Setelah terus saja menangis di dada bidang milik Arga, Lisa langsung mendorong Arga sedikit agar renggang
" Maaf pak."
Hanya kalimat itu yang bisa keluar dari mulut Lisa
" Tidak apa-apa Lisa, ayo saya antar kamu pulang."
Lisa hanya mengangguk, lalu ia mengikuti Arga yang berjalan lebih dulu. Setelah sampai rumah, Lisa langsung membirsihkan tubuhnya, lalu ia langsung mengistirahatkan tubuhnya, tapi setelah ia setengah tidur, ia merasakan kalau ada sesaorang yang memeluknya. Lisa merasa kalau ia sudah mengunci seluruh pintu, ia pun mencoba acuh dan mulai tertidur, tapi ia terbangun lagi saat merasakan ada tangan yang memeluk perutnya. Lisa langsung melihat ke arah perutnya, ternyata benar, ada tangan yang memeluknya. Lisa langsung melihat ke arah depan, ternyata yang memeluknya adalah suaminya, dengan pandangan terkejut ia menatap wajah suaminya. Lisa langsung memeluk suaminya dengan menenggelamkan dadanya di dada milik suaminya. Tangisan Lisa pecah, tapi ini bukan tangisan kesedihan, melainkan tangisan haru, dan bahagia. Aska memeluk Lisa untuk menenangkan tangisan istrinya. Lisa menghirup dalam-dalam aroma tubuh yang sudah lama ia rindukan. Setelah tangisan Lisa reda, Aska melepaskan pelukannya, lalu turun dari ranjang dan pergi ke luar kamar. Lisa menatap nanar ke arah pintu, baru saja ia merasakan ke hangatan, tapi sudah terhempaskan. Lisa langsung duduk di atas ranjang, ia sudah tidak menangis lagi, air matanya sudah mengering.
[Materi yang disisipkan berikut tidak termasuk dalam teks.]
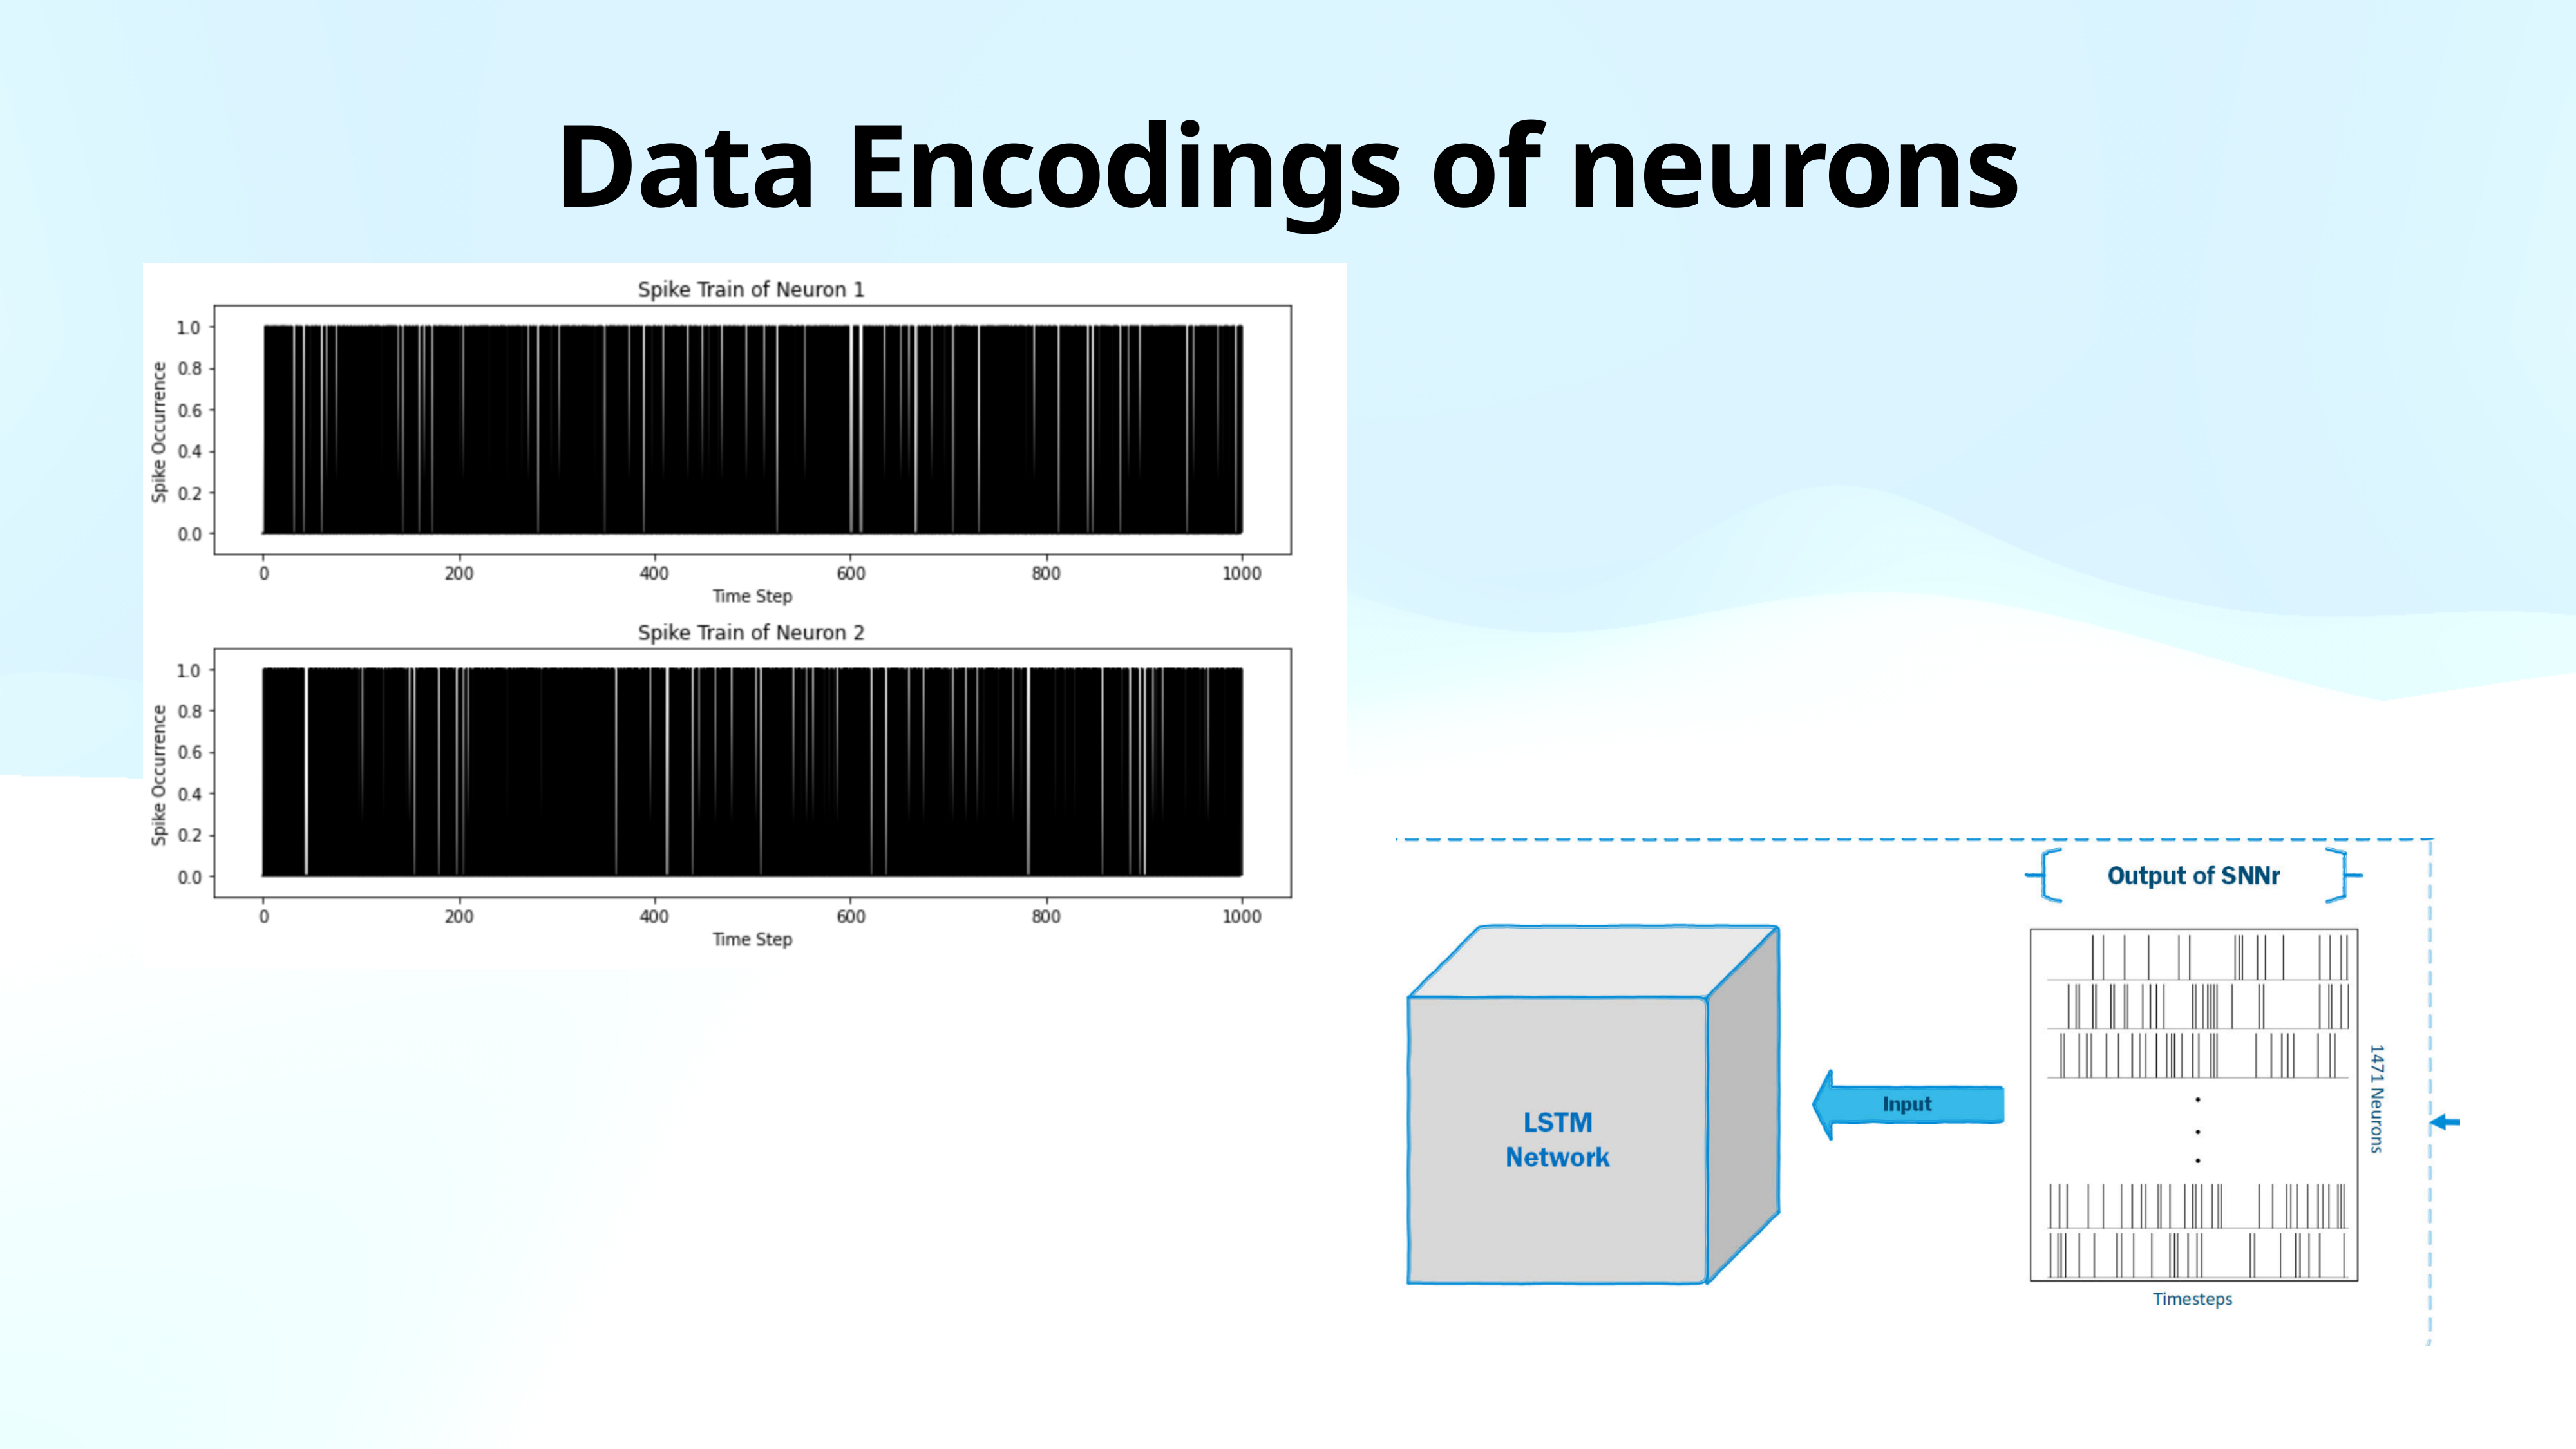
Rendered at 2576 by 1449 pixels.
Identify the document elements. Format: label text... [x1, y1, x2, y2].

Aska masuk ke dalam kamarnya lagi, lalu ia mengelus rambut Lisa sambil memberikan air minum
"Minum dulu, bibirmu kering Lisa."
Lisa juga langsung meminum air yang di berikan Aska sambil terus menatap wajah Aska, ia takut kalau Aska menghilang lagi dari hadapanya
" Maaf, maafkan aku karena telah menghianati pernikahan kita, maafkan aku karena terus menyakiti hatimu."
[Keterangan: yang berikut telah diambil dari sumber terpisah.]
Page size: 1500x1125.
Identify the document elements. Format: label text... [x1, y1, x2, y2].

Lisa masih diam, ia bingung mau mengatakan apa pada suaminya, karena ia tidak tau harus apa yang akan di lakukan suaminya selanjutnya. Bisa jadi ini permintaan maaf dan perpisahan bersama suaminya, yang bisa Lisa lakukan hanya menunggu kata-kata selanjutnya dari suaminya sambil meremas tangannya sendiri
" Mau'kah kamu memberikan kesempatan, setelah aku menyakitimu?"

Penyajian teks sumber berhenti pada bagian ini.